*** Opening of Extracted information ***

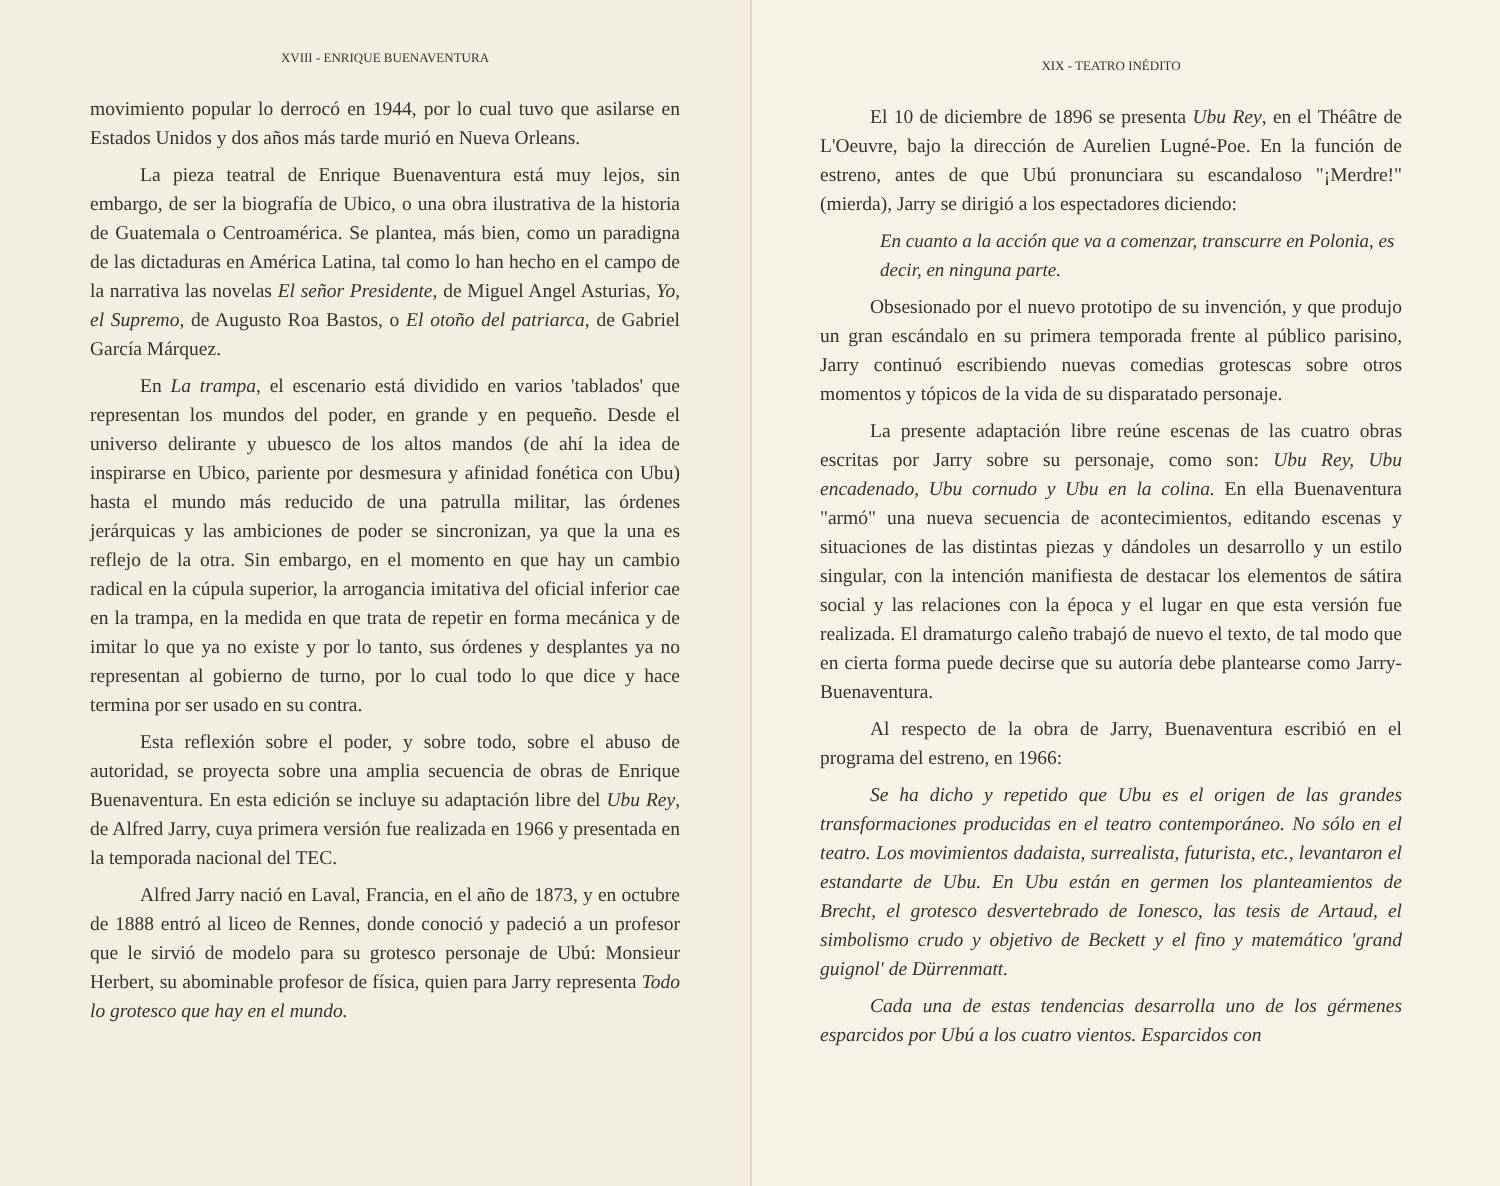XVIII - ENRIQUE BUENAVENTURA
movimiento popular lo derrocó en 1944, por lo cual tuvo que asilarse en Estados Unidos y dos años más tarde murió en Nueva Orleans.
La pieza teatral de Enrique Buenaventura está muy lejos, sin embargo, de ser la biografía de Ubico, o una obra ilustrativa de la historia de Guatemala o Centroamérica. Se plantea, más bien, como un paradigna de las dictaduras en América Latina, tal como lo han hecho en el campo de la narrativa las novelas El señor Presidente, de Miguel Angel Asturias, Yo, el Supremo, de Augusto Roa Bastos, o El otoño del patriarca, de Gabriel García Márquez.
En La trampa, el escenario está dividido en varios 'tablados' que representan los mundos del poder, en grande y en pequeño. Desde el universo delirante y ubuesco de los altos mandos (de ahí la idea de inspirarse en Ubico, pariente por desmesura y afinidad fonética con Ubu) hasta el mundo más reducido de una patrulla militar, las órdenes jerárquicas y las ambiciones de poder se sincronizan, ya que la una es reflejo de la otra. Sin embargo, en el momento en que hay un cambio radical en la cúpula superior, la arrogancia imitativa del oficial inferior cae en la trampa, en la medida en que trata de repetir en forma mecánica y de imitar lo que ya no existe y por lo tanto, sus órdenes y desplantes ya no representan al gobierno de turno, por lo cual todo lo que dice y hace termina por ser usado en su contra.
Esta reflexión sobre el poder, y sobre todo, sobre el abuso de autoridad, se proyecta sobre una amplia secuencia de obras de Enrique Buenaventura. En esta edición se incluye su adaptación libre del Ubu Rey, de Alfred Jarry, cuya primera versión fue realizada en 1966 y presentada en la temporada nacional del TEC.
Alfred Jarry nació en Laval, Francia, en el año de 1873, y en octubre de 1888 entró al liceo de Rennes, donde conoció y padeció a un profesor que le sirvió de modelo para su grotesco personaje de Ubú: Monsieur Herbert, su abominable profesor de física, quien para Jarry representa Todo lo grotesco que hay en el mundo.
XIX - TEATRO INÉDITO
El 10 de diciembre de 1896 se presenta Ubu Rey, en el Théâtre de L'Oeuvre, bajo la dirección de Aurelien Lugné-Poe. En la función de estreno, antes de que Ubú pronunciara su escandaloso "¡Merdre!" (mierda), Jarry se dirigió a los espectadores diciendo:
En cuanto a la acción que va a comenzar, transcurre en Polonia, es decir, en ninguna parte.
Obsesionado por el nuevo prototipo de su invención, y que produjo un gran escándalo en su primera temporada frente al público parisino, Jarry continuó escribiendo nuevas comedias grotescas sobre otros momentos y tópicos de la vida de su disparatado personaje.
La presente adaptación libre reúne escenas de las cuatro obras escritas por Jarry sobre su personaje, como son: Ubu Rey, Ubu encadenado, Ubu cornudo y Ubu en la colina. En ella Buenaventura "armó" una nueva secuencia de acontecimientos, editando escenas y situaciones de las distintas piezas y dándoles un desarrollo y un estilo singular, con la intención manifiesta de destacar los elementos de sátira social y las relaciones con la época y el lugar en que esta versión fue realizada. El dramaturgo caleño trabajó de nuevo el texto, de tal modo que en cierta forma puede decirse que su autoría debe plantearse como Jarry-Buenaventura.
Al respecto de la obra de Jarry, Buenaventura escribió en el programa del estreno, en 1966:
Se ha dicho y repetido que Ubu es el origen de las grandes transformaciones producidas en el teatro contemporáneo. No sólo en el teatro. Los movimientos dadaista, surrealista, futurista, etc., levantaron el estandarte de Ubu. En Ubu están en germen los planteamientos de Brecht, el grotesco desvertebrado de Ionesco, las tesis de Artaud, el simbolismo crudo y objetivo de Beckett y el fino y matemático 'grand guignol' de Dürrenmatt.
Cada una de estas tendencias desarrolla uno de los gérmenes esparcidos por Ubú a los cuatro vientos. Esparcidos con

*** Close of Extracted information ***

What you should do.
All of the material above must be retyped exactly, line for line, with the images dropped.

Result below.
XVIII - ENRIQUE BUENAVENTURA
movimiento popular lo derrocó en 1944, por lo cual tuvo que asilarse en Estados Unidos y dos años más tarde murió en Nueva Orleans.
La pieza teatral de Enrique Buenaventura está muy lejos, sin embargo, de ser la biografía de Ubico, o una obra ilustrativa de la historia de Guatemala o Centroamérica. Se plantea, más bien, como un paradigna de las dictaduras en América Latina, tal como lo han hecho en el campo de la narrativa las novelas El señor Presidente, de Miguel Angel Asturias, Yo, el Supremo, de Augusto Roa Bastos, o El otoño del patriarca, de Gabriel García Márquez.
En La trampa, el escenario está dividido en varios 'tablados' que representan los mundos del poder, en grande y en pequeño. Desde el universo delirante y ubuesco de los altos mandos (de ahí la idea de inspirarse en Ubico, pariente por desmesura y afinidad fonética con Ubu) hasta el mundo más reducido de una patrulla militar, las órdenes jerárquicas y las ambiciones de poder se sincronizan, ya que la una es reflejo de la otra. Sin embargo, en el momento en que hay un cambio radical en la cúpula superior, la arrogancia imitativa del oficial inferior cae en la trampa, en la medida en que trata de repetir en forma mecánica y de imitar lo que ya no existe y por lo tanto, sus órdenes y desplantes ya no representan al gobierno de turno, por lo cual todo lo que dice y hace termina por ser usado en su contra.
Esta reflexión sobre el poder, y sobre todo, sobre el abuso de autoridad, se proyecta sobre una amplia secuencia de obras de Enrique Buenaventura. En esta edición se incluye su adaptación libre del Ubu Rey, de Alfred Jarry, cuya primera versión fue realizada en 1966 y presentada en la temporada nacional del TEC.
Alfred Jarry nació en Laval, Francia, en el año de 1873, y en octubre de 1888 entró al liceo de Rennes, donde conoció y padeció a un profesor que le sirvió de modelo para su grotesco personaje de Ubú: Monsieur Herbert, su abominable profesor de física, quien para Jarry representa Todo lo grotesco que hay en el mundo.
XIX - TEATRO INÉDITO
El 10 de diciembre de 1896 se presenta Ubu Rey, en el Théâtre de L'Oeuvre, bajo la dirección de Aurelien Lugné-Poe. En la función de estreno, antes de que Ubú pronunciara su escandaloso "¡Merdre!" (mierda), Jarry se dirigió a los espectadores diciendo:
En cuanto a la acción que va a comenzar, transcurre en Polonia, es decir, en ninguna parte.
Obsesionado por el nuevo prototipo de su invención, y que produjo un gran escándalo en su primera temporada frente al público parisino, Jarry continuó escribiendo nuevas comedias grotescas sobre otros momentos y tópicos de la vida de su disparatado personaje.
La presente adaptación libre reúne escenas de las cuatro obras escritas por Jarry sobre su personaje, como son: Ubu Rey, Ubu encadenado, Ubu cornudo y Ubu en la colina. En ella Buenaventura "armó" una nueva secuencia de acontecimientos, editando escenas y situaciones de las distintas piezas y dándoles un desarrollo y un estilo singular, con la intención manifiesta de destacar los elementos de sátira social y las relaciones con la época y el lugar en que esta versión fue realizada. El dramaturgo caleño trabajó de nuevo el texto, de tal modo que en cierta forma puede decirse que su autoría debe plantearse como Jarry-Buenaventura.
Al respecto de la obra de Jarry, Buenaventura escribió en el programa del estreno, en 1966:
Se ha dicho y repetido que Ubu es el origen de las grandes transformaciones producidas en el teatro contemporáneo. No sólo en el teatro. Los movimientos dadaista, surrealista, futurista, etc., levantaron el estandarte de Ubu. En Ubu están en germen los planteamientos de Brecht, el grotesco desvertebrado de Ionesco, las tesis de Artaud, el simbolismo crudo y objetivo de Beckett y el fino y matemático 'grand guignol' de Dürrenmatt.
Cada una de estas tendencias desarrolla uno de los gérmenes esparcidos por Ubú a los cuatro vientos. Esparcidos con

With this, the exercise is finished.